Top of SOURCE INFORMATION

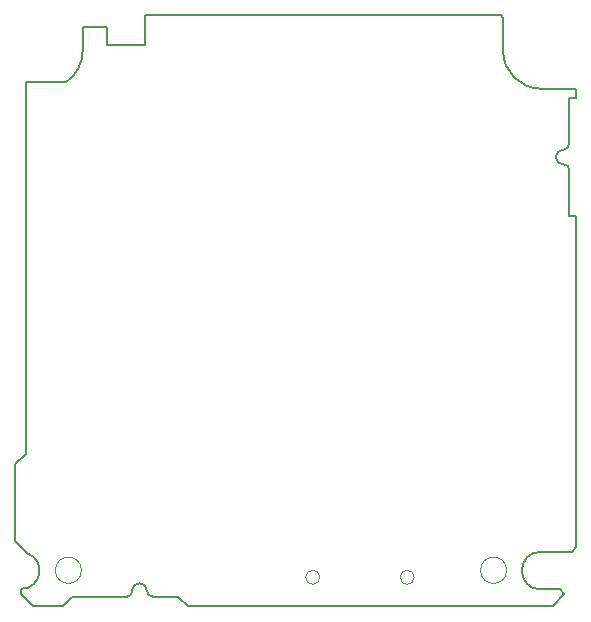
<source format=gbr>
%TF.GenerationSoftware,KiCad,Pcbnew,6.99.0-unknown-5a2f351f28~146~ubuntu20.04.1*%
%TF.CreationDate,2022-01-27T10:55:03+08:00*%
%TF.ProjectId,M5Pi,4d355069-2e6b-4696-9361-645f70636258,1.0*%
%TF.SameCoordinates,Original*%
%TF.FileFunction,Profile,NP*%
%FSLAX46Y46*%
G04 Gerber Fmt 4.6, Leading zero omitted, Abs format (unit mm)*
G04 Created by KiCad (PCBNEW 6.99.0-unknown-5a2f351f28~146~ubuntu20.04.1) date 2022-01-27 10:55:03*
%MOMM*%
%LPD*%
G01*
G04 APERTURE LIST*
%TA.AperFunction,Profile*%
%ADD10C,0.200000*%
%TD*%
%TA.AperFunction,Profile*%
%ADD11C,0.100000*%
%TD*%
%TA.AperFunction,Profile*%
%ADD12C,0.120000*%
%TD*%
G04 APERTURE END LIST*
D10*
X158518229Y-77322267D02*
X158608229Y-77322267D01*
X119928230Y-67202268D02*
X123128230Y-67202268D01*
X159028231Y-81702268D02*
X159628230Y-81702268D01*
X159028231Y-77742269D02*
X159028231Y-81702268D01*
X113038147Y-70352176D02*
X113038148Y-101792350D01*
X158488230Y-76082269D02*
G75*
G03*
X159028231Y-75542269I553J539448D01*
G01*
X159628230Y-108702366D02*
X159628230Y-109702268D01*
X116928230Y-113902268D02*
X116128230Y-114702268D01*
X158488230Y-76082269D02*
G75*
G03*
X157898230Y-76672269I660J-590660D01*
G01*
D11*
X117728329Y-111682176D02*
G75*
G03*
X117728329Y-111682176I-1104669J0D01*
G01*
D10*
X119928230Y-65702268D02*
X119928230Y-67202268D01*
X159628230Y-71702268D02*
X159028231Y-71702268D01*
X121588230Y-113902268D02*
G75*
G03*
X122008229Y-113482268I51J419948D01*
G01*
X157898230Y-76702268D02*
G75*
G03*
X158518229Y-77322267I621387J1388D01*
G01*
X158628230Y-113702268D02*
X157628230Y-114702268D01*
D11*
X153728148Y-111682176D02*
G75*
G03*
X153728148Y-111682176I-1104669J0D01*
G01*
D10*
X123248230Y-113362268D02*
G75*
G03*
X122658229Y-112772268I-590662J-662D01*
G01*
X123248230Y-113362268D02*
G75*
G03*
X123788229Y-113902268I539446J-554D01*
G01*
X125938230Y-113902268D02*
X123788230Y-113902268D01*
X138178731Y-114702268D02*
X138178731Y-114702268D01*
X157628230Y-114702268D02*
X126738229Y-114702268D01*
X121588230Y-113902268D02*
X116928230Y-113902268D01*
X122008230Y-113392268D02*
X122008230Y-113482268D01*
X153229231Y-64702268D02*
X153428229Y-64902269D01*
X156628233Y-110102268D02*
G75*
G03*
X156628229Y-113302268I-2J-1600000D01*
G01*
X156628230Y-70902269D02*
X159628230Y-70902269D01*
X159628230Y-70902269D02*
X159628230Y-71702268D01*
X117828230Y-65702268D02*
X119928230Y-65702268D01*
X116128230Y-114702268D02*
X113628230Y-114702268D01*
X156628230Y-113302268D02*
X158228228Y-113302268D01*
X159028231Y-77742269D02*
G75*
G03*
X158608229Y-77322267I-419952J50D01*
G01*
X159628230Y-81702268D02*
X159628230Y-98702366D01*
X116422718Y-70352176D02*
G75*
G03*
X117828230Y-67702268I-1793607J2649026D01*
G01*
X159028231Y-71702268D02*
X159028231Y-75542268D01*
X113628230Y-114702268D02*
X112628230Y-113702268D01*
X112628230Y-113252268D02*
G75*
G03*
X113118230Y-110232268I209J1549718D01*
G01*
X112128230Y-102702268D02*
X113038148Y-101792350D01*
X125777884Y-113902268D02*
X125777884Y-113902268D01*
X153428229Y-64902269D02*
X153428229Y-67702268D01*
X158228228Y-113302268D02*
X158628230Y-113702268D01*
X126738229Y-114702268D02*
X125938230Y-113902268D01*
X123128230Y-67202268D02*
X123128230Y-64702268D01*
X153428229Y-67702268D02*
G75*
G03*
X156628230Y-70902269I3202535J2534D01*
G01*
X159628230Y-109702268D02*
X159228228Y-110102268D01*
X116422718Y-70352176D02*
X113038147Y-70352176D01*
X159628230Y-98702366D02*
X159628230Y-108702366D01*
X117828230Y-67702268D02*
X117828230Y-65702268D01*
X112128230Y-102702268D02*
X112128230Y-102702268D01*
X157898230Y-76672269D02*
X157898230Y-76702268D01*
X159228228Y-110102268D02*
X156628233Y-110102268D01*
X112628230Y-113702268D02*
X112628230Y-113252268D01*
X122628230Y-112772268D02*
G75*
G03*
X122008230Y-113392268I1391J-621391D01*
G01*
X112128230Y-109241268D02*
X112128230Y-102702268D01*
X159628230Y-98702366D02*
X159628230Y-98702366D01*
X113118230Y-110232268D02*
X112128230Y-109241268D01*
X123128230Y-64702268D02*
X153229231Y-64702268D01*
X122658229Y-112772268D02*
X122628230Y-112772268D01*
D12*
%TO.C,J1*%
X137913353Y-112271564D02*
G75*
G03*
X137913353Y-112271564I-600000J0D01*
G01*
X145913353Y-112271564D02*
G75*
G03*
X145913353Y-112271564I-600000J0D01*
G01*
%TD*%
M02*

</source>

Bottom of SOURCE INFORMATION

◆ JOB
A faithful copy of all the entries is required, pictures excluded.

◆ SOLUTION FOR THIS EXERCISE
<source format=gbr>
%TF.GenerationSoftware,KiCad,Pcbnew,6.99.0-unknown-5a2f351f28~146~ubuntu20.04.1*%
%TF.CreationDate,2022-01-27T10:55:03+08:00*%
%TF.ProjectId,M5Pi,4d355069-2e6b-4696-9361-645f70636258,1.0*%
%TF.SameCoordinates,Original*%
%TF.FileFunction,Profile,NP*%
%FSLAX46Y46*%
G04 Gerber Fmt 4.6, Leading zero omitted, Abs format (unit mm)*
G04 Created by KiCad (PCBNEW 6.99.0-unknown-5a2f351f28~146~ubuntu20.04.1) date 2022-01-27 10:55:03*
%MOMM*%
%LPD*%
G01*
G04 APERTURE LIST*
%TA.AperFunction,Profile*%
%ADD10C,0.200000*%
%TD*%
%TA.AperFunction,Profile*%
%ADD11C,0.100000*%
%TD*%
%TA.AperFunction,Profile*%
%ADD12C,0.120000*%
%TD*%
G04 APERTURE END LIST*
D10*
X158518229Y-77322267D02*
X158608229Y-77322267D01*
X119928230Y-67202268D02*
X123128230Y-67202268D01*
X159028231Y-81702268D02*
X159628230Y-81702268D01*
X159028231Y-77742269D02*
X159028231Y-81702268D01*
X113038147Y-70352176D02*
X113038148Y-101792350D01*
X158488230Y-76082269D02*
G75*
G03*
X159028231Y-75542269I553J539448D01*
G01*
X159628230Y-108702366D02*
X159628230Y-109702268D01*
X116928230Y-113902268D02*
X116128230Y-114702268D01*
X158488230Y-76082269D02*
G75*
G03*
X157898230Y-76672269I660J-590660D01*
G01*
D11*
X117728329Y-111682176D02*
G75*
G03*
X117728329Y-111682176I-1104669J0D01*
G01*
D10*
X119928230Y-65702268D02*
X119928230Y-67202268D01*
X159628230Y-71702268D02*
X159028231Y-71702268D01*
X121588230Y-113902268D02*
G75*
G03*
X122008229Y-113482268I51J419948D01*
G01*
X157898230Y-76702268D02*
G75*
G03*
X158518229Y-77322267I621387J1388D01*
G01*
X158628230Y-113702268D02*
X157628230Y-114702268D01*
D11*
X153728148Y-111682176D02*
G75*
G03*
X153728148Y-111682176I-1104669J0D01*
G01*
D10*
X123248230Y-113362268D02*
G75*
G03*
X122658229Y-112772268I-590662J-662D01*
G01*
X123248230Y-113362268D02*
G75*
G03*
X123788229Y-113902268I539446J-554D01*
G01*
X125938230Y-113902268D02*
X123788230Y-113902268D01*
X138178731Y-114702268D02*
X138178731Y-114702268D01*
X157628230Y-114702268D02*
X126738229Y-114702268D01*
X121588230Y-113902268D02*
X116928230Y-113902268D01*
X122008230Y-113392268D02*
X122008230Y-113482268D01*
X153229231Y-64702268D02*
X153428229Y-64902269D01*
X156628233Y-110102268D02*
G75*
G03*
X156628229Y-113302268I-2J-1600000D01*
G01*
X156628230Y-70902269D02*
X159628230Y-70902269D01*
X159628230Y-70902269D02*
X159628230Y-71702268D01*
X117828230Y-65702268D02*
X119928230Y-65702268D01*
X116128230Y-114702268D02*
X113628230Y-114702268D01*
X156628230Y-113302268D02*
X158228228Y-113302268D01*
X159028231Y-77742269D02*
G75*
G03*
X158608229Y-77322267I-419952J50D01*
G01*
X159628230Y-81702268D02*
X159628230Y-98702366D01*
X116422718Y-70352176D02*
G75*
G03*
X117828230Y-67702268I-1793607J2649026D01*
G01*
X159028231Y-71702268D02*
X159028231Y-75542268D01*
X113628230Y-114702268D02*
X112628230Y-113702268D01*
X112628230Y-113252268D02*
G75*
G03*
X113118230Y-110232268I209J1549718D01*
G01*
X112128230Y-102702268D02*
X113038148Y-101792350D01*
X125777884Y-113902268D02*
X125777884Y-113902268D01*
X153428229Y-64902269D02*
X153428229Y-67702268D01*
X158228228Y-113302268D02*
X158628230Y-113702268D01*
X126738229Y-114702268D02*
X125938230Y-113902268D01*
X123128230Y-67202268D02*
X123128230Y-64702268D01*
X153428229Y-67702268D02*
G75*
G03*
X156628230Y-70902269I3202535J2534D01*
G01*
X159628230Y-109702268D02*
X159228228Y-110102268D01*
X116422718Y-70352176D02*
X113038147Y-70352176D01*
X159628230Y-98702366D02*
X159628230Y-108702366D01*
X117828230Y-67702268D02*
X117828230Y-65702268D01*
X112128230Y-102702268D02*
X112128230Y-102702268D01*
X157898230Y-76672269D02*
X157898230Y-76702268D01*
X159228228Y-110102268D02*
X156628233Y-110102268D01*
X112628230Y-113702268D02*
X112628230Y-113252268D01*
X122628230Y-112772268D02*
G75*
G03*
X122008230Y-113392268I1391J-621391D01*
G01*
X112128230Y-109241268D02*
X112128230Y-102702268D01*
X159628230Y-98702366D02*
X159628230Y-98702366D01*
X113118230Y-110232268D02*
X112128230Y-109241268D01*
X123128230Y-64702268D02*
X153229231Y-64702268D01*
X122658229Y-112772268D02*
X122628230Y-112772268D01*
D12*
%TO.C,J1*%
X137913353Y-112271564D02*
G75*
G03*
X137913353Y-112271564I-600000J0D01*
G01*
X145913353Y-112271564D02*
G75*
G03*
X145913353Y-112271564I-600000J0D01*
G01*
%TD*%
M02*

</source>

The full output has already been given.